KINGWOOD, W.Va. — A Preston County school excess levy, built entirely through public input, failed with just more than 49 percent of the vote Tuesday.

“I’m not going to be deterred in the work that I’ve been called to do,” Superintendent of Schools Steve Wotring said. “We’re not going to be able to offer all that we had hoped for our students, and we’re going to have to make some tough decisions moving forward.”

“But I am dedicated to ensuring the best possible education for our kids. And I’ll continue to believe in their ability to achieve great success.”
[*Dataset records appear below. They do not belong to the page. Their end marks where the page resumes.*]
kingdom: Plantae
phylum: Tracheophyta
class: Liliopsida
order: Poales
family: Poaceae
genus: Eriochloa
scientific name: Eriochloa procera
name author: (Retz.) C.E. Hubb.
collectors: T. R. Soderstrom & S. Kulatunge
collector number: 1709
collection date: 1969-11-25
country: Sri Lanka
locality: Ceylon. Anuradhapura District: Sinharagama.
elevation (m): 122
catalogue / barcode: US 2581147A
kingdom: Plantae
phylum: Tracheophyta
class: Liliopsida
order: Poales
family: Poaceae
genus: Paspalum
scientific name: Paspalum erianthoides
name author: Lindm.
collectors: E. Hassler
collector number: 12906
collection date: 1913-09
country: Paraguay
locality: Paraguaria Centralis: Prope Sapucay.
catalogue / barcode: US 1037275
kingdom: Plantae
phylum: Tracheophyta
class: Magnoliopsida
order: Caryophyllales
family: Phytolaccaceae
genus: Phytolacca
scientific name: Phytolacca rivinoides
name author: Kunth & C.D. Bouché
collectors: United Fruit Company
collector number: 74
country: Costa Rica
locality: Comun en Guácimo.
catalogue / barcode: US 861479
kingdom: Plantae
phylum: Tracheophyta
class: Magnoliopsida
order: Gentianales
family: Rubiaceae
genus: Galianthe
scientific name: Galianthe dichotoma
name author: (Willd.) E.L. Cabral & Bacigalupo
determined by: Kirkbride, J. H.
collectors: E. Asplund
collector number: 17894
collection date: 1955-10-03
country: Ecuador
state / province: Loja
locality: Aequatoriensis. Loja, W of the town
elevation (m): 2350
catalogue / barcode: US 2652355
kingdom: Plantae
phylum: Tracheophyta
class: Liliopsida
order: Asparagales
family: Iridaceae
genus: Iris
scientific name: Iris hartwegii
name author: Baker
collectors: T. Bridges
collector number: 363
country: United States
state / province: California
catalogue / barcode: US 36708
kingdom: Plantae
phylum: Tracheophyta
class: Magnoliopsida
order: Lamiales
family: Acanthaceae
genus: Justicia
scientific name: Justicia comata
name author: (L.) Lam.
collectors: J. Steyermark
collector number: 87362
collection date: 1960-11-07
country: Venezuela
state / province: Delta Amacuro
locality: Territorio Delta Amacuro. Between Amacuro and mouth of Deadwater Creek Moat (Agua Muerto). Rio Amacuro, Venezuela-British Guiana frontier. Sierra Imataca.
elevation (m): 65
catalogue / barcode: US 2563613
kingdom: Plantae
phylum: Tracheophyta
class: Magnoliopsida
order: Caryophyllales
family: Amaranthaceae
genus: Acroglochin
The five-year, $2.42 million dollar excess levy would have provided for a broad number of areas that Wotring said needed to be addressed — overall school building maintenance, installing air conditioning in most of the schools, upgrading cameras and key-less entries for improved security, increases in technology spending, instructional supplies, field trips, after school and summer programs, alternative education, community use of facilities, and free access to all events within school buildings for students and senior citizens.

“Many of our schools have no air conditioning,” Wotring said. “When the days start getting up to 80 degrees outside or warmer, the inside of the classrooms can reach 90 degrees or above.”

Now, the Board of Education, which will bring back two incumbents re-elected Tuesday night, will need to decide what stays and what goes.

“We’re going to have to make some hard choices,” Wotring said. “We have to live within our budget. That’s just the reality of the situation.”

The technology initiative would have sped up the county’s 1-for-1 program, which intends to provide a laptop to each student in the school system. At present, only students in fifth and ninth grade have laptops. Sixth and tenth grade students will be added to that list next school year.

“I don’t think there’s any one particular part of that that people were against, because the people built that levy,” Wotring said. “We went out into the communities, and we had them build what they wanted into the levy.”

“We have the budget we have, and there won’t be an excess. So we have to make those decisions.”

What, precisely, those decisions will be is unclear. Wotring said he’s not sure exactly which “hard choices” would need to be made, but said he felt confident that the staff of Preston County’s schools could handle the defeat.

“We have a highly qualified and dedicated staff who do what they do every day because they believe in the ability of those kids,” he said. “We’ll continue to do the work that we do each and every day because we truly represent the population that believes our kids deserve it.”

This was the most recent in a series of failed excess levy votes in Preston County over the last year.

“I don’t know what the Board will decide — if they do that again or just say ‘enough is enough,'” Wotring said.

The excess levy proposed 5.71 cents per $100 assessed valuation of Class I properties; 11.42 cents per $100 valuation of Class II properties; and 22.84 cents per $100 assessed valuation of Class III and IV properties.

The primary expenditures called for $1.5 million for school building maintenance.